ACTION ITEM
Please copy each line of the records below that includes the word "checked".

───

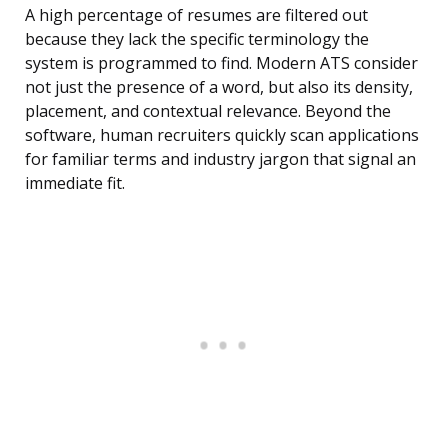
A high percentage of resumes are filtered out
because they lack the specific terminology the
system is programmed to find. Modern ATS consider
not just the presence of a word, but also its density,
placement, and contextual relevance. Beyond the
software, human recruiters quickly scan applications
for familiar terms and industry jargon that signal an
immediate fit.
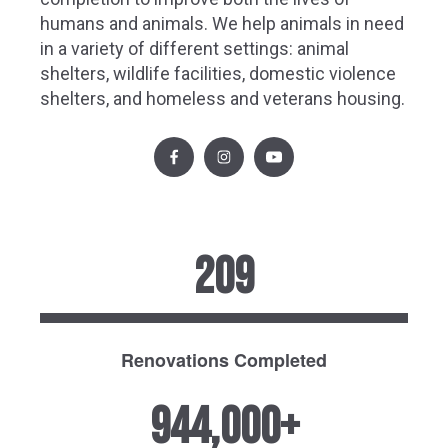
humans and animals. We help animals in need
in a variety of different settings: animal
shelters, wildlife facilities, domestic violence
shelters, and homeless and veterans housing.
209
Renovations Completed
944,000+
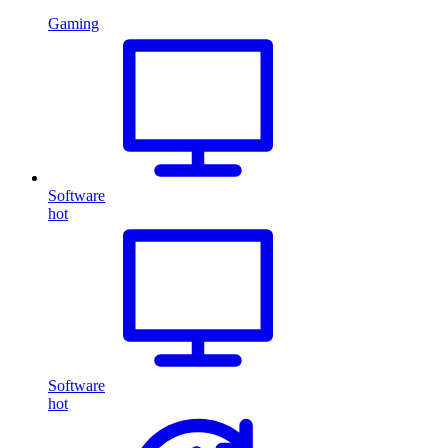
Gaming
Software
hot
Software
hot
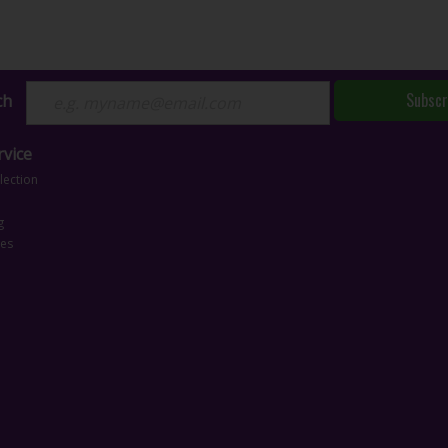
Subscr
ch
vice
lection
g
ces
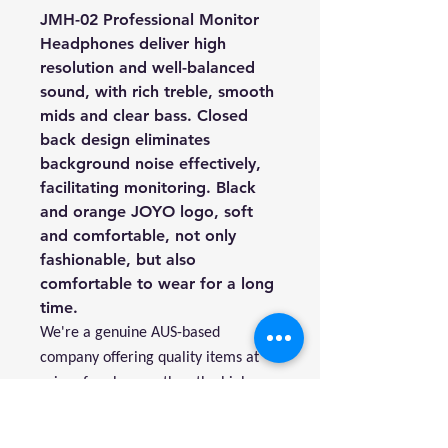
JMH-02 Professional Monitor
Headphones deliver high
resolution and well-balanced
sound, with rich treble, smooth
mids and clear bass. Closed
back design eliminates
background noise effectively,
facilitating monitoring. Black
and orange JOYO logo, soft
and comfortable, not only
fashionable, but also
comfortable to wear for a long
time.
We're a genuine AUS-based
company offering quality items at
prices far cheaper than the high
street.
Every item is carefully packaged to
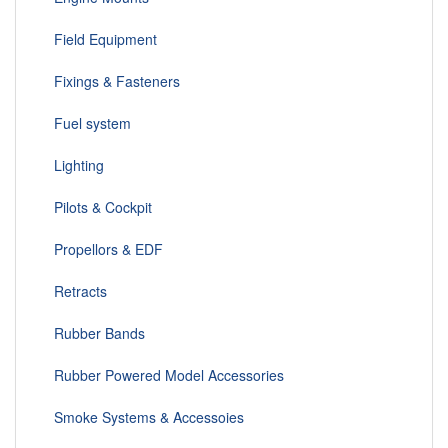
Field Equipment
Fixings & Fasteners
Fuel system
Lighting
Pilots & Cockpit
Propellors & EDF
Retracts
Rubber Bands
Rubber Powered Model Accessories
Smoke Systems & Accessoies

───

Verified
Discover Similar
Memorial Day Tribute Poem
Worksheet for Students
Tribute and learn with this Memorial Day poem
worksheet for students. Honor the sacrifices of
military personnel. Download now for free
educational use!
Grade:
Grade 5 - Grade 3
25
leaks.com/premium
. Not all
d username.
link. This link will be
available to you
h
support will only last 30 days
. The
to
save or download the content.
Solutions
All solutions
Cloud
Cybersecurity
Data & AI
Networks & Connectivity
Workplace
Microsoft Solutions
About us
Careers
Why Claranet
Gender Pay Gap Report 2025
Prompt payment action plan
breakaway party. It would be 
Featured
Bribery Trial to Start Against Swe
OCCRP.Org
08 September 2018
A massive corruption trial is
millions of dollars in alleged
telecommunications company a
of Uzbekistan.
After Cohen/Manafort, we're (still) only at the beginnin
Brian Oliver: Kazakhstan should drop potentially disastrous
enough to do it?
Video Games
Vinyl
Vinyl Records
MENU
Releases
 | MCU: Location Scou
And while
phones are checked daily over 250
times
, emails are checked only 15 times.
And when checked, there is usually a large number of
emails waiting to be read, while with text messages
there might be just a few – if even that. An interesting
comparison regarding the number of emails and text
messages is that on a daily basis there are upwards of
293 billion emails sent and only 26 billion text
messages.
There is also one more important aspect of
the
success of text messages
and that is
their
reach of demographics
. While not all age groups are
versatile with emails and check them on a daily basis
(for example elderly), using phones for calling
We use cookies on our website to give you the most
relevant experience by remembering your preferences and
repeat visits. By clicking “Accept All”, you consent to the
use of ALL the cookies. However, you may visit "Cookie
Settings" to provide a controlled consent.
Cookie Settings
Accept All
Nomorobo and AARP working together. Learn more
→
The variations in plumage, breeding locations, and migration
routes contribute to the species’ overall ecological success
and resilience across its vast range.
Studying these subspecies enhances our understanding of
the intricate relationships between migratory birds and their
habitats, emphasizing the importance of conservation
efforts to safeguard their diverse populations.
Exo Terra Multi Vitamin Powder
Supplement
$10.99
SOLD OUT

───

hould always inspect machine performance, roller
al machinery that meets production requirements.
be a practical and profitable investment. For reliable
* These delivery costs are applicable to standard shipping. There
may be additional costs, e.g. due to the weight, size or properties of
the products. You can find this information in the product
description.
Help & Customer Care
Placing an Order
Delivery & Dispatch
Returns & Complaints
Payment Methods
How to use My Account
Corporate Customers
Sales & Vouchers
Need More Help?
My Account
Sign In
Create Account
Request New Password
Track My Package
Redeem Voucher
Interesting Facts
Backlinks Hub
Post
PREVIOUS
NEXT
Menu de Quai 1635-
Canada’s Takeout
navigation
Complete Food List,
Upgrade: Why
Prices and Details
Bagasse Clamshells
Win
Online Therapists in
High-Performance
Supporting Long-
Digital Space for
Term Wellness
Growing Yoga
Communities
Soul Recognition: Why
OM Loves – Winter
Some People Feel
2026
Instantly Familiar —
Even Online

───

OUTPUT FOR THIS EXERCISE
phones are checked daily over 250
, emails are checked only 15 times.
And when checked, there is usually a large number of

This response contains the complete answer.